Vigonvita opens dosing in early Phase 1 study of oral VV913 in China
The multiple-ascending-dose trial in healthy male volunteers now needs to show a clean safety and pharmacokinetic profile through year-end to support any move into patients.
Executive Summary
- Vigonvita Life Sciences has begun active dosing in a multiple-ascending-dose study of its oral small molecule VV913, moving the trial from not-yet-recruiting to actively recruiting status.
- The study is built entirely around pharmacokinetics and tolerability in healthy male volunteers, the standard early step before any disease-population testing can begin.
- The sponsor is running the study to its original enrollment target with no scale-back, and its track record across dozens of prior trials shows consistent completion rather than early termination.

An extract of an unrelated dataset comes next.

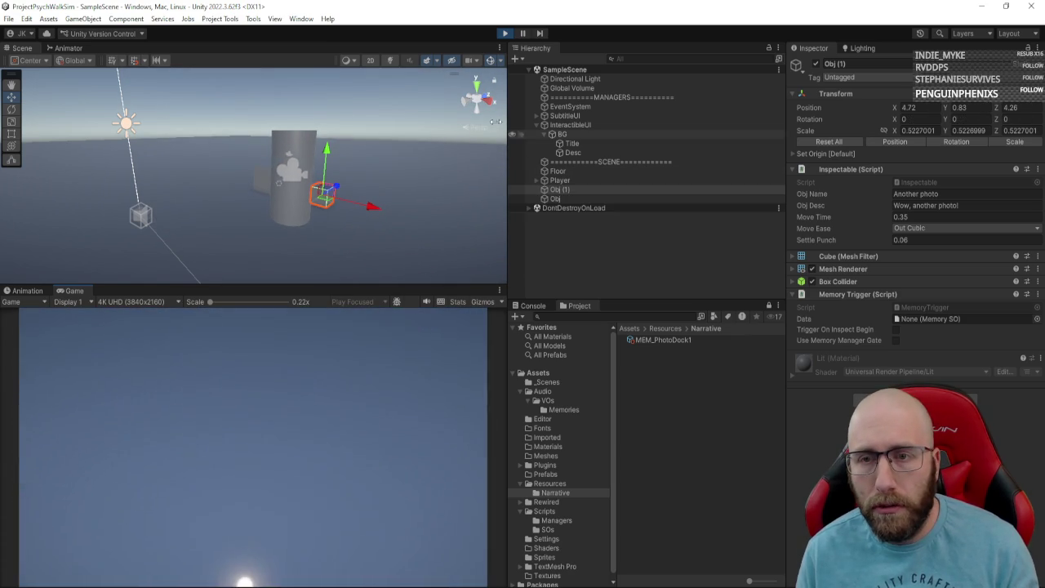
{"action": "left_click", "coordinate": [501, 33]}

- VV913's target and mechanism are not established in the available competitive data, so the study sits among a broad field of early-stage small-molecule programs in healthy volunteers without a specific mechanistic rival.
The status change
The trial, registered as NCT07507838, is a Safety and Pharmacokinetics Study of Multiple Ascending Doses of VV913 Capsules, run in China by Vigonvita Life Sciences. The registry recorded the status change from Not yet recruiting to Recruiting on July 14, 2026, alongside an update to the actual start date of April 13, 2026. The trial is designed as a randomized, placebo-controlled study of oral VV913 in adult male volunteers, with an Experimental arm and a Placebo Comparator arm. NCT07507838+1Safety and Pharmacokinetics Study of Multiple Ascending Doses of VV913 CapsulesNCT07507838Safety and Pharmacokinetics Study of Multiple Ascending Doses of VV913 CapsulesJul 14, 2026
Probability of SuccessBased on the AppliedXL Probability of Success model. For more information about the methodology, read the research here.

The endpoint bar
The study carries eleven primary endpoints, all pharmacokinetic or safety measures: area under the plasma concentration curve (AUC0-24h and AUC0-infinity), maximum plasma concentration (Cmax), apparent clearance, accumulation ratio, time to maximum concentration, volume of distribution, mean residence time, half-life, elimination rate constant, and the incidence of treatment-emergent adverse events. These measures, tracked from baseline through 72 hours after the last dose for the pharmacokinetic endpoints and six days for safety, will establish how VV913 behaves in the body across ascending doses and whether repeated dosing produces tolerable adverse-event rates. No results have posted on ClinicalTrials.gov for this study. NCT07507838Safety and Pharmacokinetics Study of Multiple Ascending Doses of VV913 CapsulesNCT07507838
Enrollment and stability
The trial targets 24 participants, unchanged from its original anticipated enrollment, and its primary completion date remains December 31, 2026, the same date carried since the study was first registered. An enrollment hold at target in an early Phase 1 design is a routine operational signal, not a change in trial scope. The protocol has logged only the addition of the study record and the single status update since April 2026, a pattern the registry-churn proxy classifies as Stable. NCT07507838Safety and Pharmacokinetics Study of Multiple Ascending Doses of VV913 CapsulesNCT07507838
Sponsor and pipeline context
Vigonvita Life Sciences is running a second trial of VV913, a Phase 1 safety, tolerability, and pharmacokinetics study in Chinese healthy participants (NCT07372703) that targets a primary completion date of September 1, 2026, ahead of this multiple-ascending-dose study. Across its full portfolio, Vigonvita has completed all 25 of its prior trials with no terminations recorded. No competitor in the broader early-stage small-molecule field tested in healthy volunteers shares VV913's target or mechanism class, since that information is not established in the competitive data; the nearest comparators, including programs from AbbVie, Basilea Pharmaceutica, and Eli Lilly, share only the modality and the healthy-volunteer setting, not the mechanism.
This analysis was produced using AI-assisted reporting systems, AppliedXL data, and official public records. These systems undergo editorial review, quality checks, and regular audits by human experts. Errors may still occur, as with any automated system. Always consult the linked primary sources. Read our AI Editorial Policy.